The general gist is that there's a bunch of people in a cave, sitting facing the wall, and they've always been there and that's their life. Behind them there's a fire, which they've never seen, and stuff passing between them and the fire casts shadows on their wall. Their reality, the total sum of their knowledge and experience, is those shadows.
So why do I spend so much time on the internet, not doing it?
Sure, you can argue that stuff done online matters, and it sort of does. It's a means of engaging with people and finding likeminded souls in ways that's not always possible in the physical world. It lets us look things up so much more easily than in the days when you had to rifle through index cards in long library drawers. It exposes us to culture and ideas we might have no other opportunity to experience.

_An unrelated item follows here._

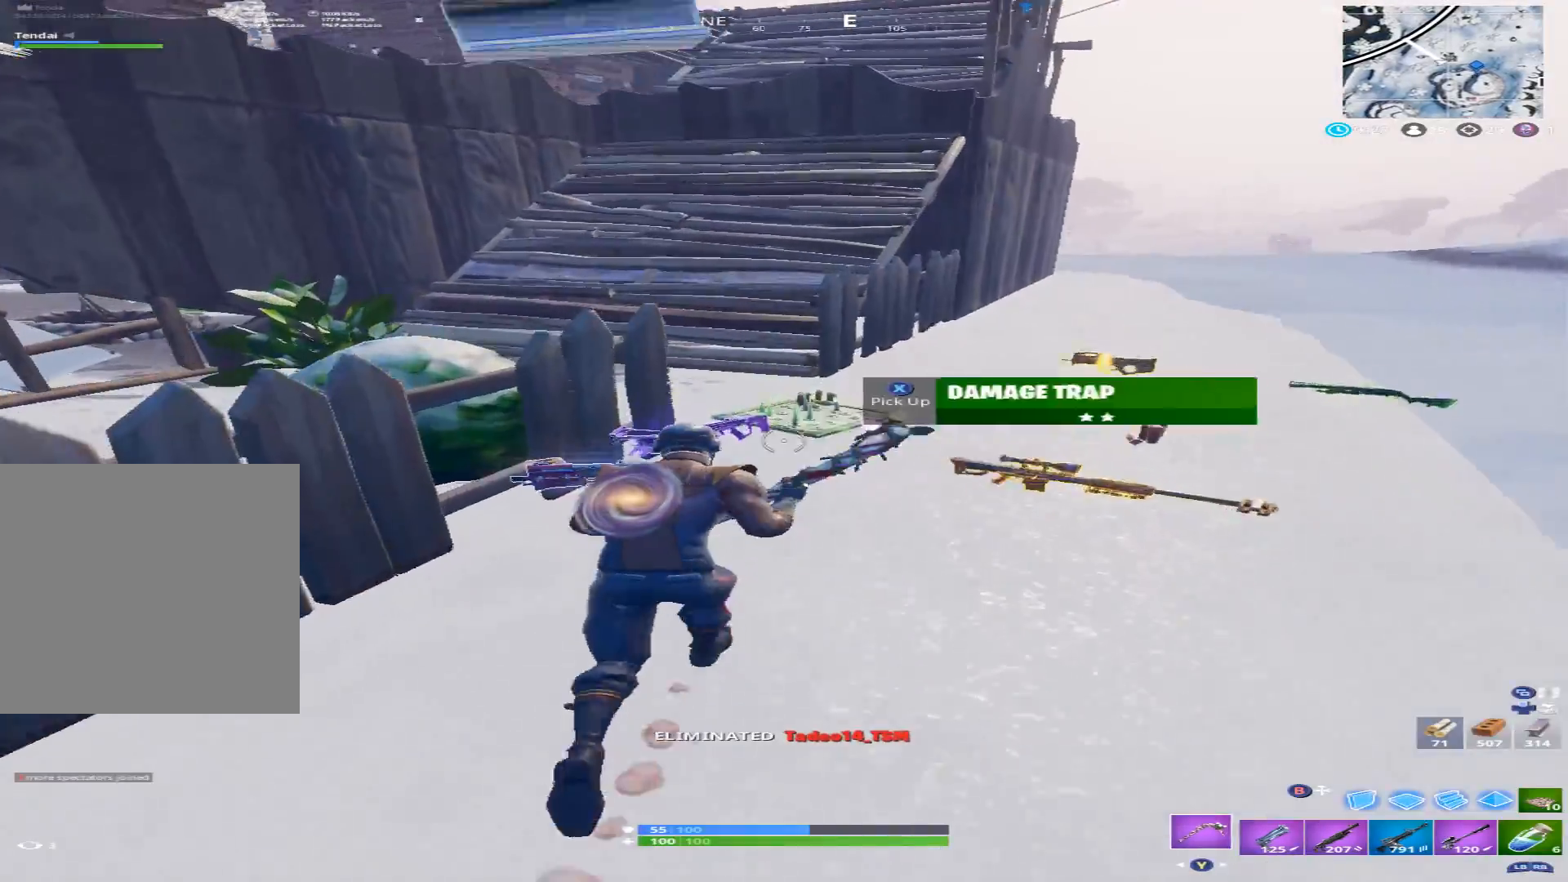
{"buttons": [], "left_stick": "up-right", "right_stick": "down-right", "events": [[33, "X", "down"], [33, "right_stick", "up-left"], [100, "X", "up"], [200, "right_stick", "center"], [233, "X", "down"], [267, "left_stick", "up-right"], [300, "X", "up"], [300, "right_stick", "right"], [433, "X", "down"], [467, "X", "up"], [467, "right_stick", "down-right"]]}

(The internet's also a great way to find awful people, horrible things, meaningless drivel, and lies, but that's a whole other discussion for another time.)
But the internet isn't and can't be and shouldn't be a replacement for actually doing stuff. One half-decent home cooked meal is more valuable than a thousand pinned recipes you'll never try. Trying your hand at knitting or sewing or carpentry and having something to show for it, however wobbly, is more rewarding than watching any number of tutes on YouTube. And watching videos of people being together and having fun is a poor substitute for actually being with people and doing fun stuff and worthwhile things yourself.
For instance, I've noticed when I'm lonely I tend to end up watching Top Gear. And that's great to pass some time, but really I'm watching other people laugh and be friends because it's easier than finding laughter and friends of my own. Well, in the short-term, anyway - because while it can be a distraction from the need for real life changes, it doesn't fix the underlying issue.
But getting out there and doing things can be scary and really, really difficult, and sometimes genuinely impossible. You might have to try and fail a dozen times before you have any sort of success, and when your failures involve social rejection and screwing things up in public they hurt. It takes a lot of willpower and resilience and optimism to keep going in the face of that.
But maybe it's worth doing, to get out of the cave.